What the task asks>
Locate each line of the material that contains "西北分公司召开领导班子", then return it.

Given records>
......

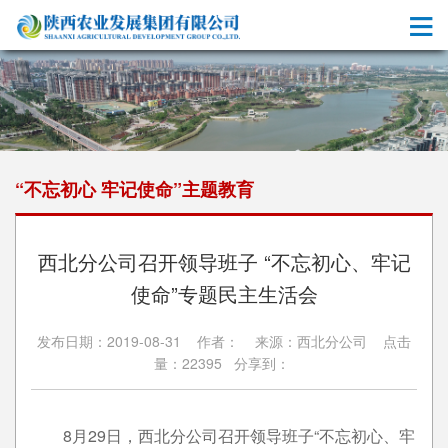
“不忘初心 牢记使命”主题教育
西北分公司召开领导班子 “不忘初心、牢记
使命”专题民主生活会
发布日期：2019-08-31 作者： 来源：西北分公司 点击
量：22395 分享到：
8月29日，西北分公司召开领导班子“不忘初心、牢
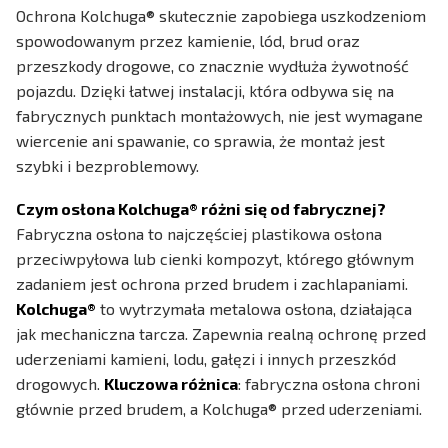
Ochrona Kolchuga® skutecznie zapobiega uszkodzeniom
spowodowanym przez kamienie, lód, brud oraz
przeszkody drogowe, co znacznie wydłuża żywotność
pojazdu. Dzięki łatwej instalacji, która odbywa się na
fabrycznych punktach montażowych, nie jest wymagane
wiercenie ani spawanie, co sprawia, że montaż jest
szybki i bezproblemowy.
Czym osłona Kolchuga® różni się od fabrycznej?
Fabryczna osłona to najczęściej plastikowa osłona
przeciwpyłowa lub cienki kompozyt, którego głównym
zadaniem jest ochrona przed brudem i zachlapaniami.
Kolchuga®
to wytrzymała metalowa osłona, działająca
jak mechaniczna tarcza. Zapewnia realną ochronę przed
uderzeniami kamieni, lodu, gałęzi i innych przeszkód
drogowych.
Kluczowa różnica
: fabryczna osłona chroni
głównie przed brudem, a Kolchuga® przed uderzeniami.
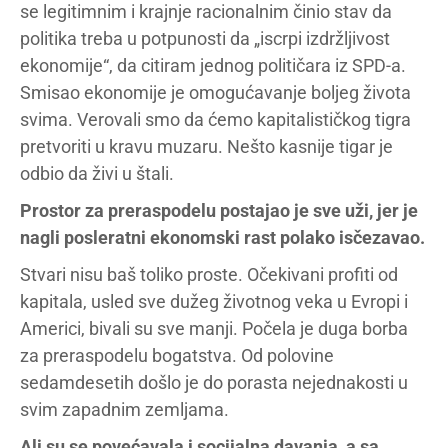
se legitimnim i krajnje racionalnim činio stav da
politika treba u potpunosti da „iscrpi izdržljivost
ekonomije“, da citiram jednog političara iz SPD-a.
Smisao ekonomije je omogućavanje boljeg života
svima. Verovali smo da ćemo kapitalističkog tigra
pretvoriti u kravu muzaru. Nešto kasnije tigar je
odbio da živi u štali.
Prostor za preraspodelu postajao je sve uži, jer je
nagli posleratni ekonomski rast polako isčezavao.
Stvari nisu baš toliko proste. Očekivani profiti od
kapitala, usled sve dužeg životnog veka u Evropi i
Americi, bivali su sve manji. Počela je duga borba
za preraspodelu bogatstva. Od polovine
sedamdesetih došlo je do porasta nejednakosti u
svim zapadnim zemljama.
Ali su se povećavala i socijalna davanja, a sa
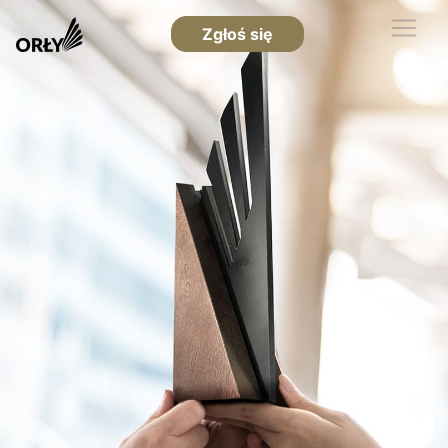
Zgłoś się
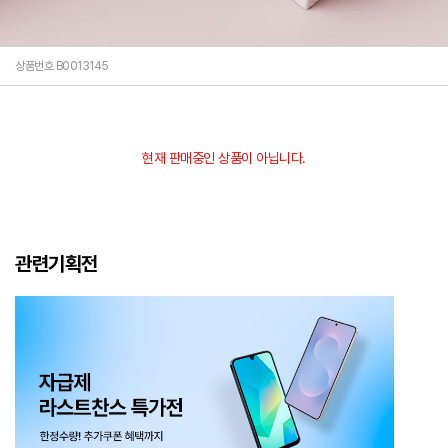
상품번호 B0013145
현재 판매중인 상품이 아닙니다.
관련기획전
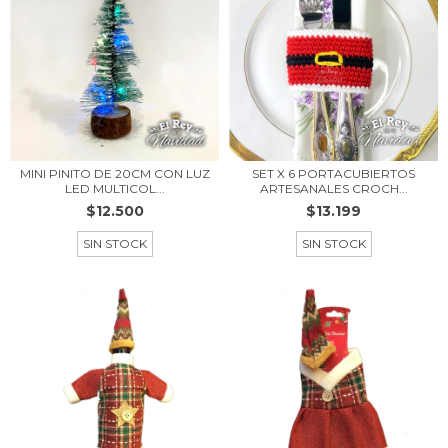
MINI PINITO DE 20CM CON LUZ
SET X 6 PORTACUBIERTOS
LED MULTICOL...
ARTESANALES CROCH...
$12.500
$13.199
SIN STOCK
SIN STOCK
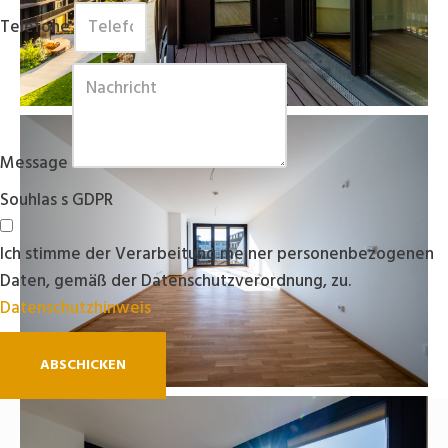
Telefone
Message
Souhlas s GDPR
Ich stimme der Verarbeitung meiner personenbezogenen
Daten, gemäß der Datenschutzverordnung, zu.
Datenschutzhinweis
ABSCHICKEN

......

Written solution>
西北分公司召开领导班子 “不忘初心、牢记
8月29日，西北分公司召开领导班子“不忘初心、牢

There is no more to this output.